Toxic Leadership: 5 People Churches Should Never Hire, by Tobin Perry
From time to time  I like to read books about church leadership and how it is viewed from a somewhat worldly perspective. There are a wide variety of leadership consultants whose markets are churches and at times it can be immensely intriguing to see what is said by such people about how churches should be led and what kind of people should be put into positions of paid leadership, or, as this book deals with, what sort of people should never, under any circumstances, be hired by a church. Beyond my own intellectual curiosity in the subject, I find books like this to be of interest as a way of self-examination and reflection. Am I the sort of person that is toxic to a church culture? If so, and if it can be recognized by consultants, then clearly I have a great deal of work to do on myself. It is with that mindset that I approach material like this, both as something interesting to see from the point of view of another and as something that encourages me to work on my own issues with all the help I can get from God above.
In about 25 pages or so, this book gives an interesting picture of 5 types of people that should never be hired for the ministry by a church. The five types are as follows: Blaming Bonnie, who never takes responsibility for her own failures and is quick to cast blame on others, Old-School Ollie who has nothing good to say about new technology or a changed approach in reaching others, Do-Everything Dan who burns himself out on serving too much and leaving no room for others to develop their gifts, Prayerless Patty who has an essentially unspritual approach to leadership, like a John Maxwell, and Ivory Tower Ivan, who is very knowledgeable about the Bible and very intellectual but not very interested in other people. I could certainly find elements of myself in these various types, and was intrigued by what sort of questions the author recommended to draw out their natures and what sort of help the author suggested in helping such people who were already employed on staff.
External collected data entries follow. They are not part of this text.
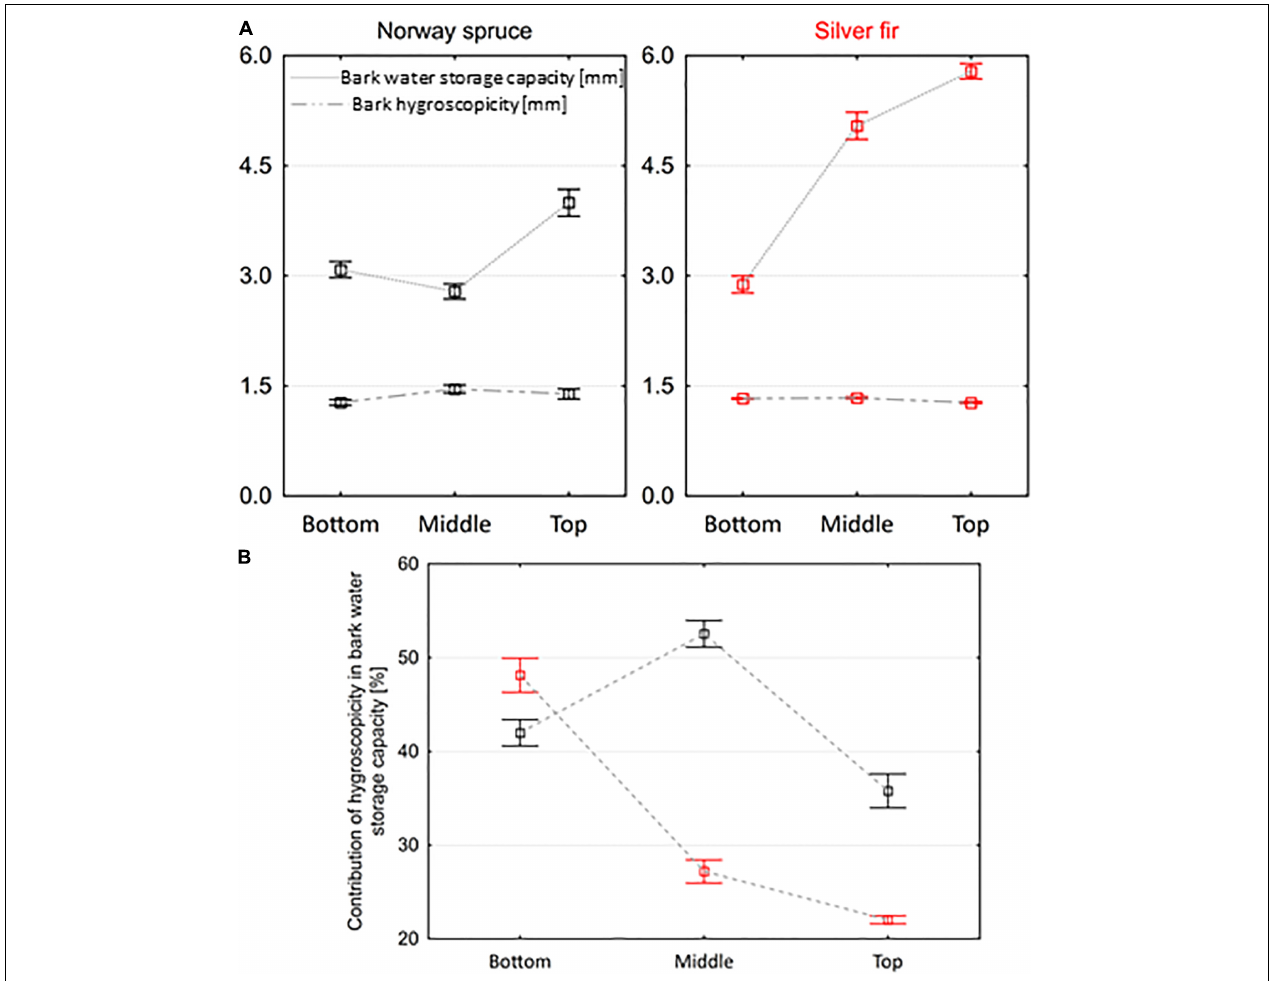
FIGURE 4 | Variation in (A) bark water storage capacity and hygroscopicity and (B) the proportion of bark water storage capacity occupied by bark hygroscopicity along stems of Norway spruce and silver fir trees (mean ±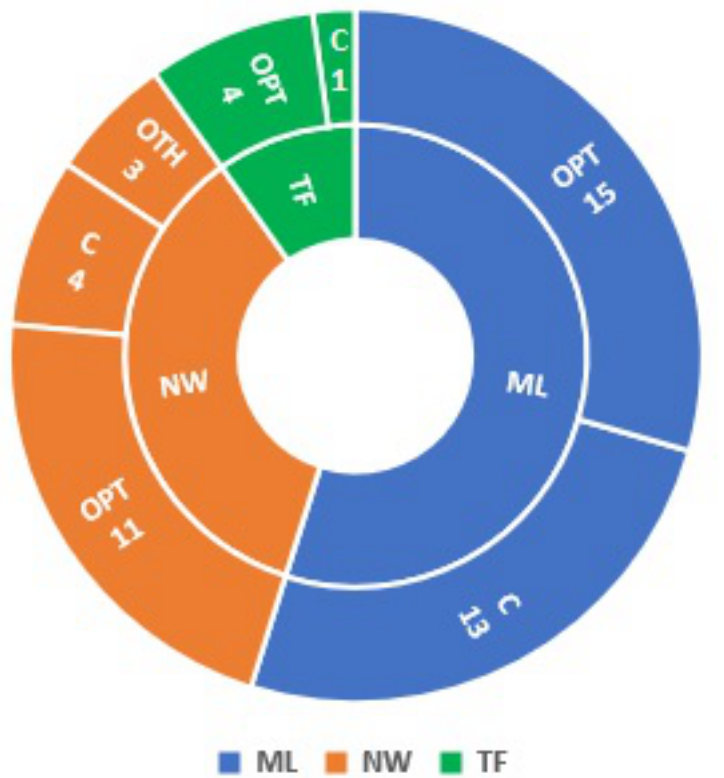
Figure 4. The distribution of the analyzed studies categorized by scope (inner circle) and main price definition method (outer circle). Labels: ML = Managed Lanes, NW = Networks, TF = Tolled Facilities, OPT = Optimization, C = Control, OTH = Other.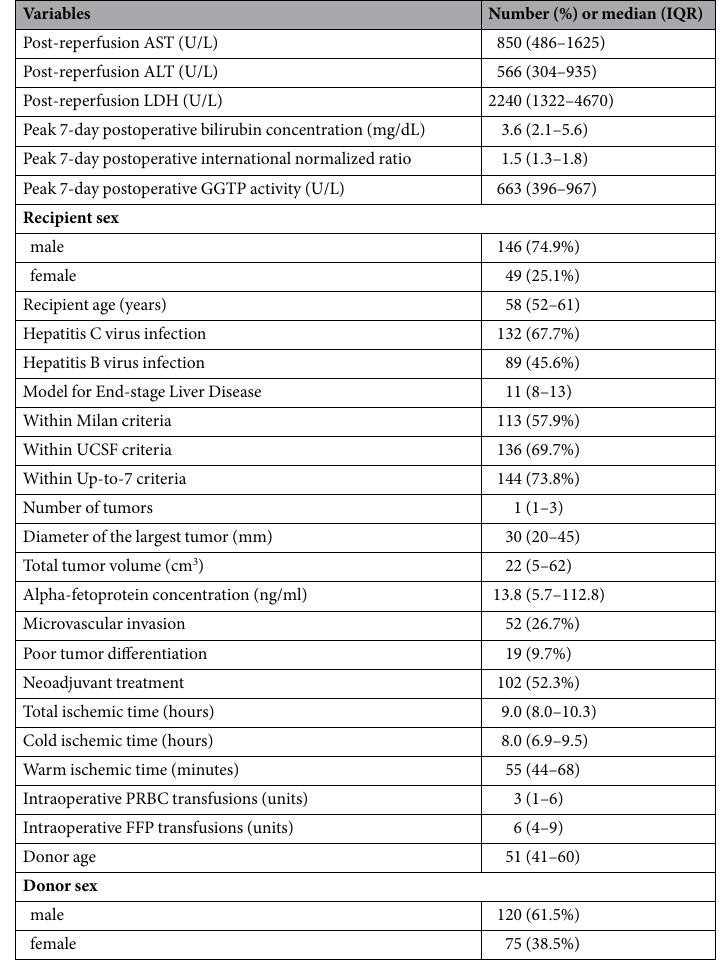
Table 1. Recipient, donor, and operative characteristics of 195 liver transplant recipients with hepatocellular carcinoma included in the study. IQR – interquartile range; AST – aspartate transaminase; ALT – alanine transaminase; LDH – lactate dehydrogenase; UCSF – University of California, San Francisco; PRBC – packed red blood cells; FFP – fresh frozen plasma.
It should be noted, of course, that I belong to a religious tradition that hires far fewer people and relies far more on volunteers than is regularly the case within the wider professed Christian world, which even hires musicians for services on many occasions, and so this book is not as relevant to me as it would perhaps be to others.
Be that as it may, a book like this is relevant on at least two levels. On the one level, this book is a reminder of the sort of qualities that hinder our ability to lead in a Christian context–a refusal to own up to our faults, a hidebound reliance on tradition that fails to recognize where God would want us to change, a lack of ability to encourage and motivate and build up others because of our own insecurities, a lack of an intimate relationship with God through prayer and Bible study, and being trapped inside our own mind and uninterested in those around us. All of these tendencies are potentially fatal to our own walk with God, regardless of what position if any we hold in a congregational or denominational hierarchy. And this, in turn, ought to encourage us all to reflect on our own spiritual state, to repent to God where necessary, to reconcile with others where possible, and to work on overcoming where we struggle and fall short. At 25 pages, this e-book provides plenty of food for thought and reflection, and fulfills its purpose well.